_TASK STATEMENT_.
Reproduce word for word the lines of material that begin with the line containing "Image attached. Segment: right" and continue through the final line of the material.

_DATASET ENTRIES_.
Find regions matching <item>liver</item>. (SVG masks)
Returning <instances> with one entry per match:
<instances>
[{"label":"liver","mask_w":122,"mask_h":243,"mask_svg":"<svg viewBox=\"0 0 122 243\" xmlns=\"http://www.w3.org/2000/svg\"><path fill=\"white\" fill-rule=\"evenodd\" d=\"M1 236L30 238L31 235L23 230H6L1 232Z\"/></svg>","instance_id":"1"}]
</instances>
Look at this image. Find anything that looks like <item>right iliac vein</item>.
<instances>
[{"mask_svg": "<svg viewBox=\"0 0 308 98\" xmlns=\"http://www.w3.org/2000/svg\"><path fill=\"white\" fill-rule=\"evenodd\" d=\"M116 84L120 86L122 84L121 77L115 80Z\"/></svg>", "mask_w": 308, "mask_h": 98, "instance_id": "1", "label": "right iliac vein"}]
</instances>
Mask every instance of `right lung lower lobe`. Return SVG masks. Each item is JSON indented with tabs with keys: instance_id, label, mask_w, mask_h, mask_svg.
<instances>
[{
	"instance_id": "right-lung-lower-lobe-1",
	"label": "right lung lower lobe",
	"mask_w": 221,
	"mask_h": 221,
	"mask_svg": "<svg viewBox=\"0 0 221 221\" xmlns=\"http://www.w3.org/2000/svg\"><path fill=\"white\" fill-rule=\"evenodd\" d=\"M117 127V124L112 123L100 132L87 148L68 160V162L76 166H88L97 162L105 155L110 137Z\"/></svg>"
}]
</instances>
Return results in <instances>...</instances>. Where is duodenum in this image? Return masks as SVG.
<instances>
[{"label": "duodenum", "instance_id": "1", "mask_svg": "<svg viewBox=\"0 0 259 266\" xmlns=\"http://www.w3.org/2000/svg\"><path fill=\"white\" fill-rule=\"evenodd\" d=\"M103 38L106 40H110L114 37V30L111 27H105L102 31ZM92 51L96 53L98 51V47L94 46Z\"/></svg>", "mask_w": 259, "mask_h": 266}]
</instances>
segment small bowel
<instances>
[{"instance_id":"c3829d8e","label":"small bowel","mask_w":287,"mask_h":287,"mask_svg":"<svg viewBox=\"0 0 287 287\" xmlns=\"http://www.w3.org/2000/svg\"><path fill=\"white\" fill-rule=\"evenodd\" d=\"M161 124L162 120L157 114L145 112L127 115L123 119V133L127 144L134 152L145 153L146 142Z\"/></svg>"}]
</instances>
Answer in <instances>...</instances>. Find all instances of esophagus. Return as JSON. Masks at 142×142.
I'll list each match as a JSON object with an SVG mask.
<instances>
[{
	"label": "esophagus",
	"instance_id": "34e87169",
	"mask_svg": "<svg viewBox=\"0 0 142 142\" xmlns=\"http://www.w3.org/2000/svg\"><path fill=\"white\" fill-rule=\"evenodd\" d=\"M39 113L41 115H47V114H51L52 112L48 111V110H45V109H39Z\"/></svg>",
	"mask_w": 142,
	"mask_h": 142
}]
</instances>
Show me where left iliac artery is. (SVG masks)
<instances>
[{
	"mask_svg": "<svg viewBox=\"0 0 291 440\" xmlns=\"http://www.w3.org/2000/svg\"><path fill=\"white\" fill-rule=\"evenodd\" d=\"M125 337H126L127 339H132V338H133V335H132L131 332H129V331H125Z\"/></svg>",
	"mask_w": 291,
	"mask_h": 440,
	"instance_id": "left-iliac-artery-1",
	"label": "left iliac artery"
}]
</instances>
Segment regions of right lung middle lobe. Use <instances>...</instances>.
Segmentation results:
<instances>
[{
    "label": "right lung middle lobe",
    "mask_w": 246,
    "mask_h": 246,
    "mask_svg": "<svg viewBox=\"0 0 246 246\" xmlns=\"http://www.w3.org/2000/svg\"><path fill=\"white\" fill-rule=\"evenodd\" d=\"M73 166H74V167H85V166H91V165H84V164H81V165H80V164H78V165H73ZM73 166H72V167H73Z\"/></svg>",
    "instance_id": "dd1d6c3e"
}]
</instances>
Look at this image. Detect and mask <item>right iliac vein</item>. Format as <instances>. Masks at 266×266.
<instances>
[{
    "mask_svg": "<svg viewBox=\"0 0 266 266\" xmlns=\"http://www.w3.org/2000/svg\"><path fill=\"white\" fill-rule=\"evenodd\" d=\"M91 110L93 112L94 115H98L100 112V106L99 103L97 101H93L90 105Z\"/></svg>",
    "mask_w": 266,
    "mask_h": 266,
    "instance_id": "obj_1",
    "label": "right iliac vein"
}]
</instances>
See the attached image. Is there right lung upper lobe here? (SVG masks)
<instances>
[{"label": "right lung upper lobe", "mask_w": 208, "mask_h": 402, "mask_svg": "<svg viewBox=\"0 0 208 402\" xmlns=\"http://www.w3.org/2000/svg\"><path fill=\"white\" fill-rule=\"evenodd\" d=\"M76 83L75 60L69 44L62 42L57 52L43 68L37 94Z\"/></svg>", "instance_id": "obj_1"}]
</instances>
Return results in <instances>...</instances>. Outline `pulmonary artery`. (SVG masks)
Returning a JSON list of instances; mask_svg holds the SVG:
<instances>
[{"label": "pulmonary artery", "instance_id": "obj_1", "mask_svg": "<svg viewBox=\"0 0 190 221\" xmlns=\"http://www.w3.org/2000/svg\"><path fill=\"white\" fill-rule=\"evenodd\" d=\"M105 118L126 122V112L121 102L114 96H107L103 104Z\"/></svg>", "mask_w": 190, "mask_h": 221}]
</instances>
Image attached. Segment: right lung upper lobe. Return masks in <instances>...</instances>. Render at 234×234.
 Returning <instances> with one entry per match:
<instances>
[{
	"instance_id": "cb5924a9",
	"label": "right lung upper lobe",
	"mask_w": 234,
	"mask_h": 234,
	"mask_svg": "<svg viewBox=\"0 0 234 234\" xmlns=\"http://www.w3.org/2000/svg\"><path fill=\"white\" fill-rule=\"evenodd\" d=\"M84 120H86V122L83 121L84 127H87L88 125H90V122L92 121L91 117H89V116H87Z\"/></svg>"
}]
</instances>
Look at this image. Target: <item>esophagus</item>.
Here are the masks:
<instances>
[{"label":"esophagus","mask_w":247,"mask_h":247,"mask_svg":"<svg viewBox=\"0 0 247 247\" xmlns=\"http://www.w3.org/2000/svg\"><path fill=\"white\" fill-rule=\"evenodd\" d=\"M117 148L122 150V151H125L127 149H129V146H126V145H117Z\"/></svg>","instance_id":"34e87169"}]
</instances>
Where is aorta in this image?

_RESULT OF THIS EXERCISE_.
Image attached. Segment: right lung upper lobe. Return masks in <instances>...</instances>. Render at 234×234.
 Returning <instances> with one entry per match:
<instances>
[{
	"instance_id": "cb5924a9",
	"label": "right lung upper lobe",
	"mask_w": 234,
	"mask_h": 234,
	"mask_svg": "<svg viewBox=\"0 0 234 234\" xmlns=\"http://www.w3.org/2000/svg\"><path fill=\"white\" fill-rule=\"evenodd\" d=\"M84 120H86V122L83 121L84 127H87L88 125H90V122L92 121L91 117H89V116H87Z\"/></svg>"
}]
</instances>
Look at this image. Target: <item>esophagus</item>.
Here are the masks:
<instances>
[{"label":"esophagus","mask_w":247,"mask_h":247,"mask_svg":"<svg viewBox=\"0 0 247 247\" xmlns=\"http://www.w3.org/2000/svg\"><path fill=\"white\" fill-rule=\"evenodd\" d=\"M117 148L122 150V151H125L127 149H129V146H126V145H117Z\"/></svg>","instance_id":"34e87169"}]
</instances>
Where is aorta in this image?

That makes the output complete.